The Challenge
Remind is a communication platform that allows schools and districts to reach and engage with their communities. With a presence in over 70% of US public schools, Remind experiences a pattern of cyclical usage: The number of active users skyrockets every year in August and September, when teachers and students return to school. In 2017, during the company's biggest back-to-school season to date, Remind passed 27 million active users and spent two weeks at the top of Apple's App Store.
To prepare for the annual surge, Remind adopted robust Chaos Engineering tools to test for potential failures—and prevent service disruptions that could impact the ability of teachers, students, and parents to communicate during one of the most important times of the school year.
The Solution
Remind ran chaos experiments with Gremlin's Latency Gremlin to prevent failures during the crucial period when millions of teachers, students, and parents were downloading and using the app. This allowed the team to introduce latency, a delay in network communication, to their Redis cache, which writes to DynamoDB.
It's important to run these experiments frequently—not just once—because latency can swing widely under different circumstances. For example, it’s useful to see if a service can handle 100ms of latency across the board. As confidence grows that lower amounts of latency won’t negatively affect the system, then expand the blast radius and run subsequent experiments with higher latency to ultimately find the point when the application fails. Another example would be to run experiments that test how the service responds when only a single host has high latency.
In this case, Remind ran latency experiments to see how slow DynamoDB could get before users started feeling the effects. Identifying potential issues in advance would allow the team to prepare for them more effectively.
As Remind’s Head of Infrastructure Engineering Michael Barrett put it,
Chaos Engineering allows us to have ‘pre-mortems’ instead of post-mortems.
Michael Barrett
Head of Infrastructure Engineering
Results
The results of these experiments revealed where Remind could prepare additional technical resources during peak usage. Even if Redis became slow, the team could ensure that upstream services would remain stable.
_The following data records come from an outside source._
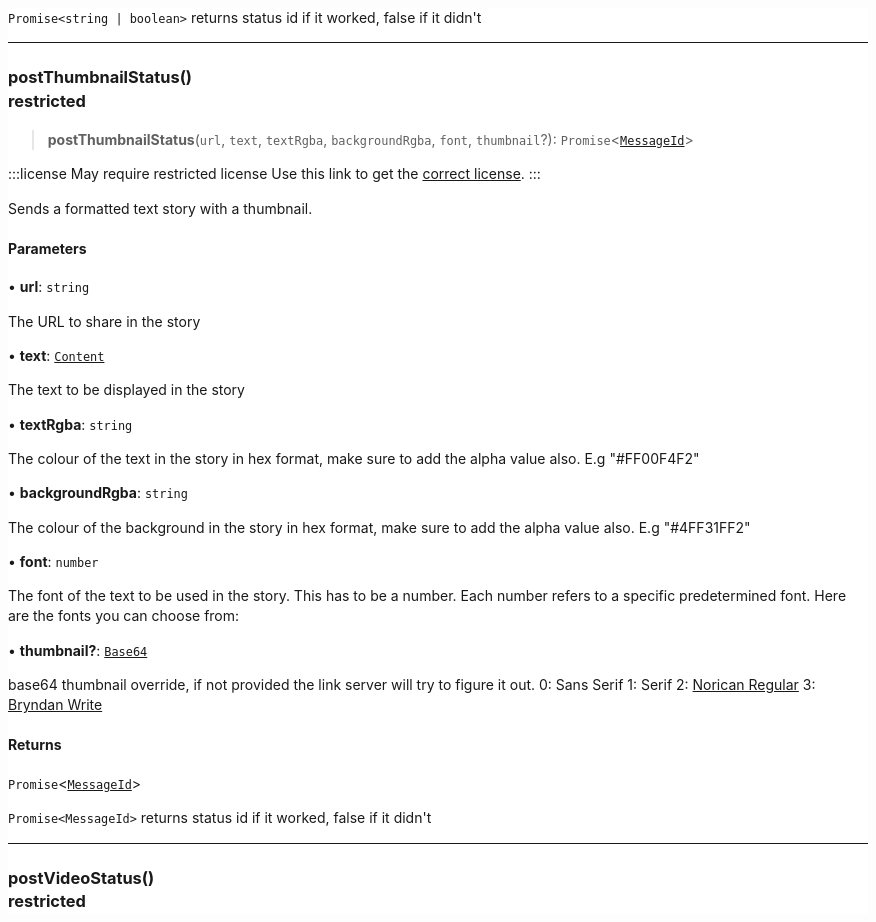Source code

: `Promise<string | boolean>` returns status id if it worked, false if it didn't

***

### postThumbnailStatus() <div class="label license restricted">restricted</div>

> **postThumbnailStatus**(`url`, `text`, `textRgba`, `backgroundRgba`, `font`, `thumbnail`?): `Promise`\<[`MessageId`](/reference/api/model/aliases/type-aliases/MessageId.md)\>

:::license May require restricted license
Use this link to get the [correct license](https://gum.co/open-wa?wanted=true&tier=1%20Restricted%20License).
:::

Sends a formatted text story with a thumbnail.

#### Parameters

• **url**: `string`

The URL to share in the story

• **text**: [`Content`](/reference/api/model/aliases/type-aliases/Content.md)

The text to be displayed in the story

• **textRgba**: `string`

The colour of the text in the story in hex format, make sure to add the alpha value also. E.g "#FF00F4F2"

• **backgroundRgba**: `string`

The colour of the background in the story in hex format, make sure to add the alpha value also. E.g "#4FF31FF2"

• **font**: `number`

The font of the text to be used in the story. This has to be a number. Each number refers to a specific predetermined font. Here are the fonts you can choose from:

• **thumbnail?**: [`Base64`](/reference/api/model/aliases/type-aliases/Base64.md)

base64 thumbnail override, if not provided the link server will try to figure it out.
0: Sans Serif
1: Serif
2: [Norican Regular](https://fonts.google.com/specimen/Norican)
3: [Bryndan Write](https://www.dafontfree.net/freefonts-bryndan-write-f160189.htm)

#### Returns

`Promise`\<[`MessageId`](/reference/api/model/aliases/type-aliases/MessageId.md)\>

`Promise<MessageId>` returns status id if it worked, false if it didn't

***

### postVideoStatus() <div class="label license restricted">restricted</div>
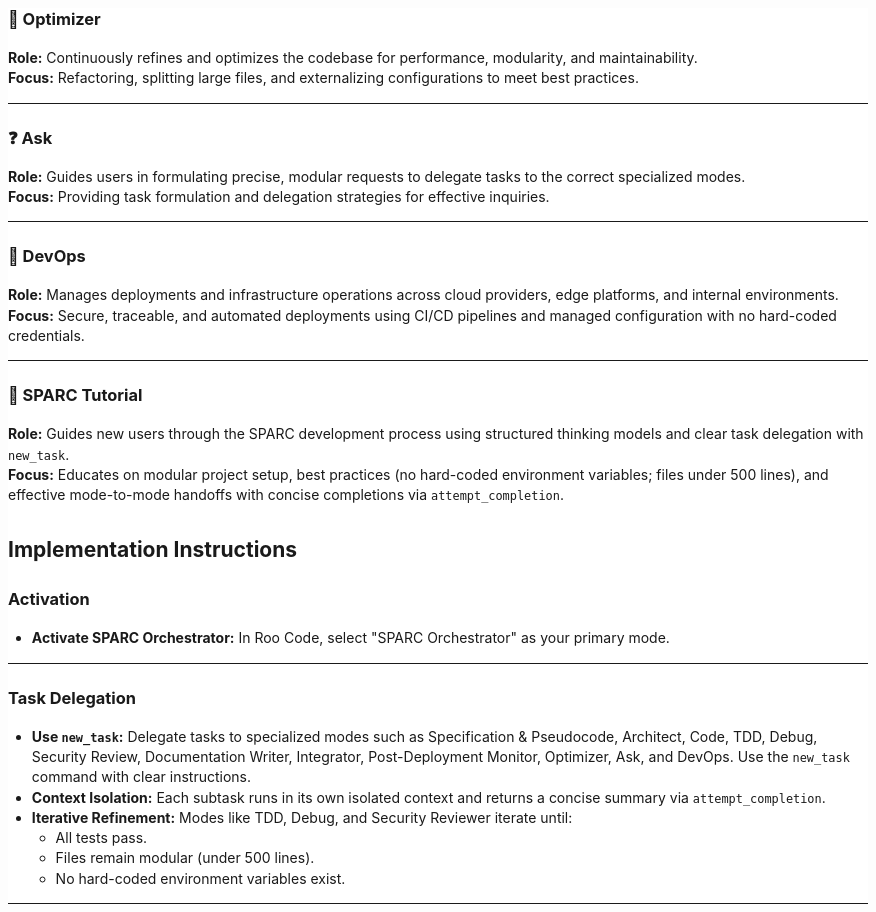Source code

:
### 🧹 Optimizer
**Role:** Continuously refines and optimizes the codebase for performance, modularity, and maintainability.  
**Focus:** Refactoring, splitting large files, and externalizing configurations to meet best practices.

---

### ❓ Ask
**Role:** Guides users in formulating precise, modular requests to delegate tasks to the correct specialized modes.  
**Focus:** Providing task formulation and delegation strategies for effective inquiries.

---

### 🚀 DevOps
**Role:** Manages deployments and infrastructure operations across cloud providers, edge platforms, and internal environments.  
**Focus:** Secure, traceable, and automated deployments using CI/CD pipelines and managed configuration with no hard-coded credentials.

---

### 📘 SPARC Tutorial
**Role:** Guides new users through the SPARC development process using structured thinking models and clear task delegation with `new_task`.  
**Focus:** Educates on modular project setup, best practices (no hard-coded environment variables; files under 500 lines), and effective mode-to-mode handoffs with concise completions via `attempt_completion`.


## Implementation Instructions
### Activation
- **Activate SPARC Orchestrator:** In Roo Code, select "SPARC Orchestrator" as your primary mode.

---

### Task Delegation
- **Use `new_task`:** Delegate tasks to specialized modes such as Specification & Pseudocode, Architect, Code, TDD, Debug, Security Review, Documentation Writer, Integrator, Post-Deployment Monitor, Optimizer, Ask, and DevOps. Use the `new_task` command with clear instructions.  
- **Context Isolation:** Each subtask runs in its own isolated context and returns a concise summary via `attempt_completion`.  
- **Iterative Refinement:** Modes like TDD, Debug, and Security Reviewer iterate until:
  - All tests pass.
  - Files remain modular (under 500 lines).
  - No hard-coded environment variables exist.

---
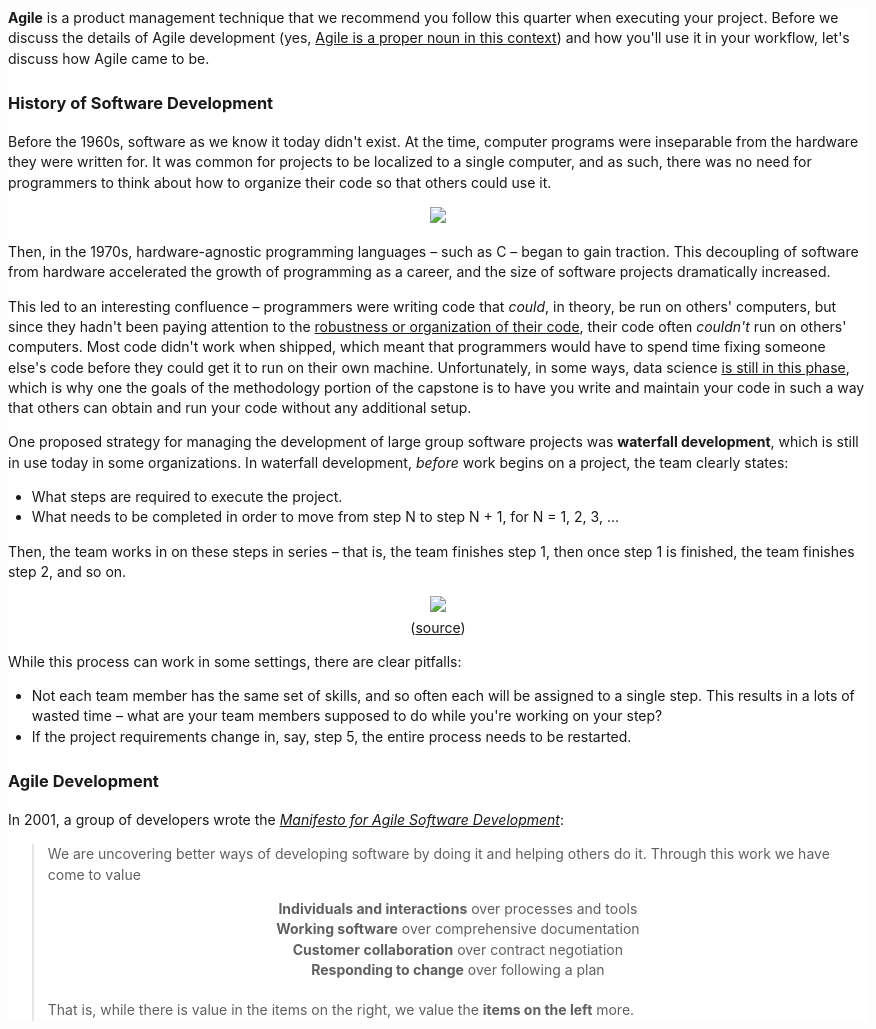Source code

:**Agile** is a product management technique that we recommend you follow this quarter when executing your project. Before we discuss the details of Agile development (yes, [Agile is a proper noun in this context](https://www.scrum.org/resources/blog/agile-and-scrum-entwined-and-related)) and how you'll use it in your workflow, let's discuss how Agile came to be. 

### History of Software Development

Before the 1960s, software as we know it today didn't exist. At the time, computer programs were inseparable from the hardware they were written for. It was common for projects to be localized to a single computer, and as such, there was no need for programmers to think about how to organize their code so that others could use it.

<center><img src="assets/old-computer.png" width="50%"></center>

Then, in the 1970s, hardware-agnostic programming languages – such as C – began to gain traction. This decoupling of software from hardware accelerated the growth of programming as a career, and the size of software projects dramatically increased.

This led to an interesting confluence – programmers were writing code that _could_, in theory, be run on others' computers, but since they hadn't been paying attention to the [robustness or organization of their code](https://en.wikipedia.org/wiki/Cowboy_coding), their code often _couldn't_ run on others' computers. Most code didn't work when shipped, which meant that programmers would have to spend time fixing someone else's code before they could get it to run on their own machine. Unfortunately, in some ways, data science [is still in this phase](https://twitter.com/emollick/status/1597733433765433344?s=20&t=8tR_rzjUe6nIPdwltz62-Q), which is why one the goals of the methodology portion of the capstone is to have you write and maintain your code in such a way that others can obtain and run your code without any additional setup.

One proposed strategy for managing the development of large group software projects was **waterfall development**, which is still in use today in some organizations. In waterfall development, _before_ work begins on a project, the team clearly states:
- What steps are required to execute the project.
- What needs to be completed in order to move from step N to step N + 1, for N = 1, 2, 3, ...

Then, the team works in on these steps in series – that is, the team finishes step 1, then once step 1 is finished, the team finishes step 2, and so on.

<center><img src="assets/waterfall.png" width="40%"><br>(<a href="https://medium.com/@joneswaddell/the-cascading-costs-of-waterfall-5c3b1b8beaec">source</a>)</center>

While this process can work in some settings, there are clear pitfalls:
- Not each team member has the same set of skills, and so often each will be assigned to a single step. This results in a lots of wasted time – what are your team members supposed to do while you're working on your step?
- If the project requirements change in, say, step 5, the entire process needs to be restarted.

### Agile Development

In 2001, a group of developers wrote the [_Manifesto for Agile Software Development_](https://agilemanifesto.org):

> We are uncovering better ways of developing
software by doing it and helping others do it.
Through this work we have come to value <center>
<b>Individuals and interactions</b> over processes and tools
<br> <b>Working software</b> over comprehensive documentation
<br> <b>Customer collaboration</b> over contract negotiation
<br> <b>Responding to change</b> over following a plan</center>
<br> That is, while there is value in the items on
the right, we value the **items on the left** more.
The team was also able to prioritize resource allocation during peak traffic to make sure that the most important features always remained functional. This way, Remind could spend two weeks as #1 in the App Store without affecting teachers, students, and parents.
Preparing for failure means maximizing user experience, and that can involve both design and technical solutions. The results of the chaos experiments also allowed Remind’s engineers to collaborate with their design team on new fallback experiences—so that no matter what, their users had a consistent experience on the platform.
What Comes Next
Chaos Engineering is now part of the engineering culture at Remind, empowering service owners to run chaos experiments with Gremlin. This includes incorporating and automating chaos experiments into the normal deployment pipeline alongside unit and integration testing.
Gremlins Used
Latency Gremlin - Injects latency into all matching egress network traffic.
The Latency Gremlin is one of four Network gremlins that allow you to see the impact of lost or delayed traffic to your application.